**EXTRACTED RECORDS**
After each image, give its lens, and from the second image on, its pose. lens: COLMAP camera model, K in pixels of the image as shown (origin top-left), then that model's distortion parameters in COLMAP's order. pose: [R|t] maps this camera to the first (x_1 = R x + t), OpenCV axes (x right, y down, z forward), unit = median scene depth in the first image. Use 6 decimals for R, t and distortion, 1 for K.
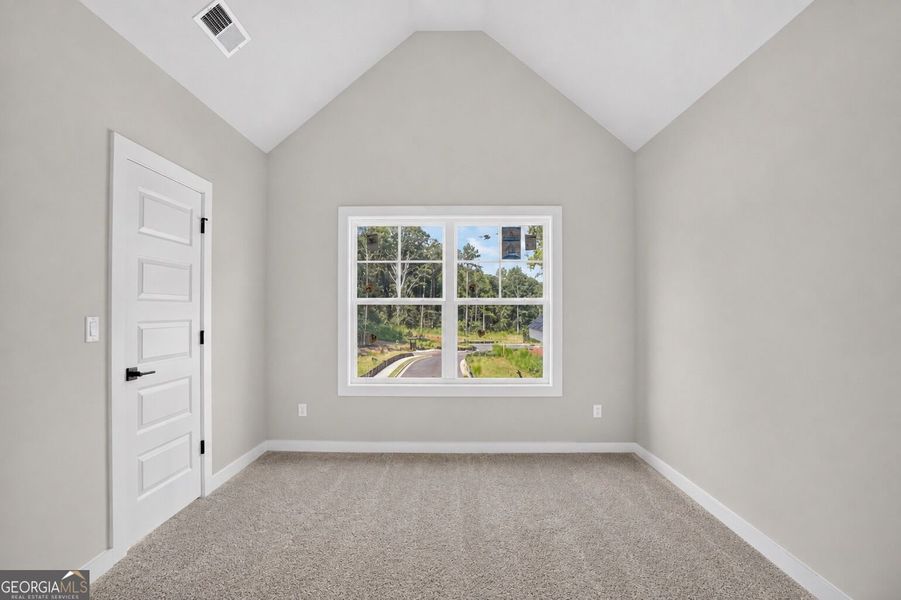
lens RADIAL K [[464.0, 0, 464.2], [0, 464.0, 297.6], [0, 0, 1]] dist [-0.015025, 0.000715]
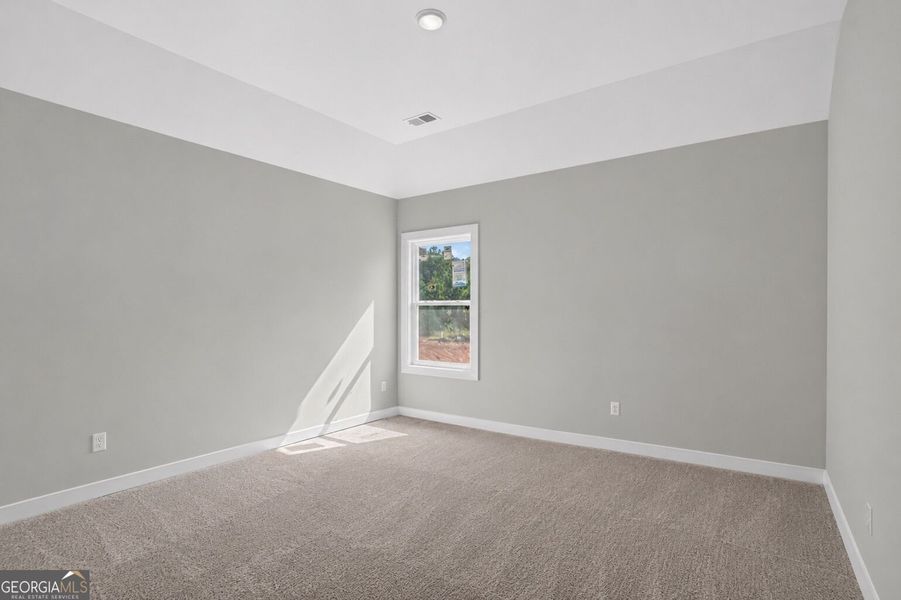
lens RADIAL K [[452.8, 0, 450.5], [0, 452.8, 300.0], [0, 0, 1]] dist [-0.010879, -0.000208]
pose [[0.829541, -0.018331, -0.558146, 0.712555], [0.023042, 0.999734, 0.001412, -0.001781], [0.557971, -0.014032, 0.829742, -0.017177]]
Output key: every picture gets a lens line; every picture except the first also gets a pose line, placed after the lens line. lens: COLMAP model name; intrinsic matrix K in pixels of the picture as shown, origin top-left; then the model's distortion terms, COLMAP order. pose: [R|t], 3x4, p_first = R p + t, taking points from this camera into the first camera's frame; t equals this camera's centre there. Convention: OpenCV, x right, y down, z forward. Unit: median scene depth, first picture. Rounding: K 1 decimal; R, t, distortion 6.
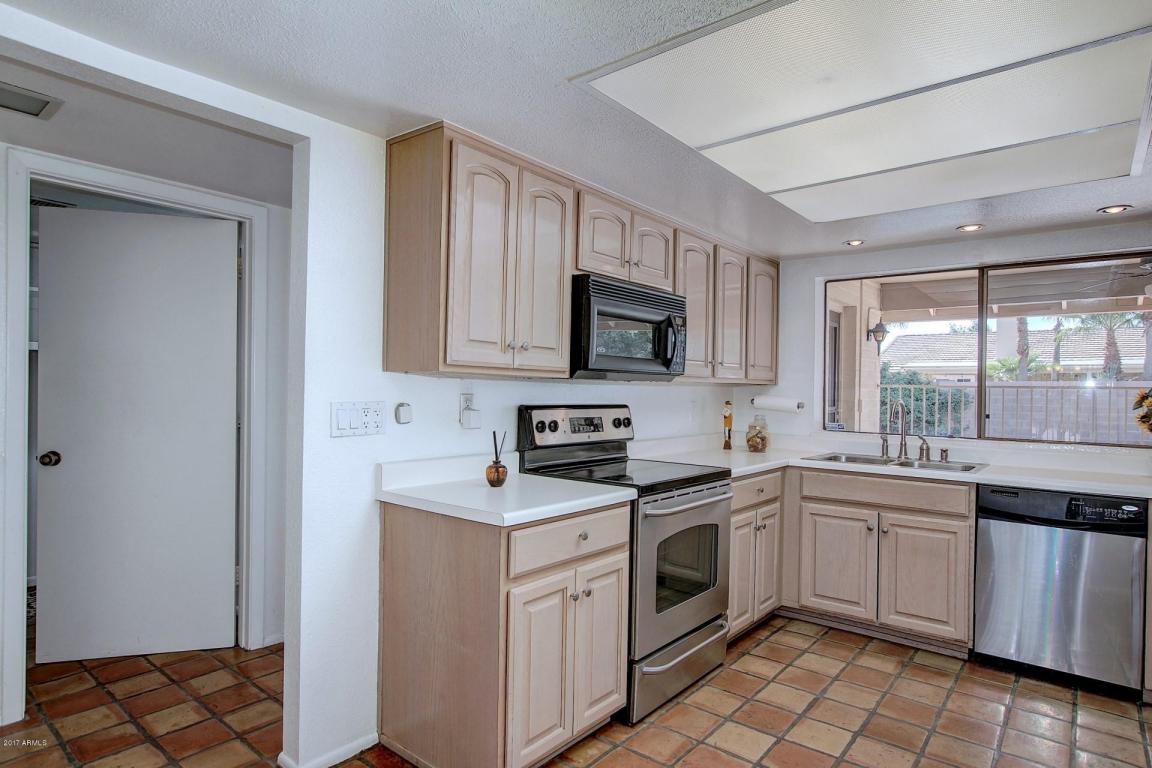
lens RADIAL K [[637.0, 0, 596.4], [0, 637.0, 391.2], [0, 0, 1]] dist [-0.002821, 0.000119]
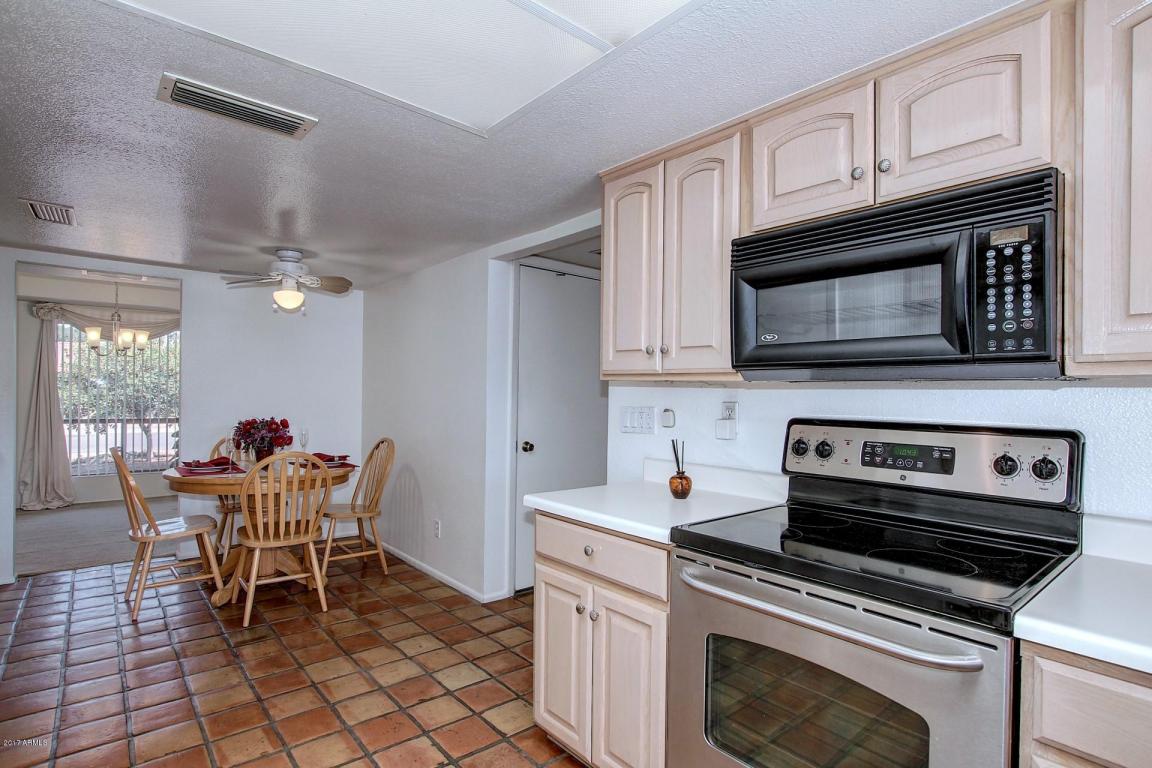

**TASK TO CARRY OUT**
Lay out the lines from the one containing "Output key: every" through the last line as a numbered list, with blank lines and the pictures left out.

**PROBLEM SOLUTION**
1. Output key: every picture gets a lens line; every picture except the first also gets a pose line, placed after the lens line. lens: COLMAP model name; intrinsic matrix K in pixels of the picture as shown, origin top-left; then the model's distortion terms, COLMAP order. pose: [R|t], 3x4, p_first = R p + t, taking points from this camera into the first camera's frame; t equals this camera's centre there. Convention: OpenCV, x right, y down, z forward. Unit: median scene depth, first picture. Rounding: K 1 decimal; R, t, distortion 6.
2. lens RADIAL K [[637.0, 0, 596.4], [0, 637.0, 391.2], [0, 0, 1]] dist [-0.002821, 0.000119]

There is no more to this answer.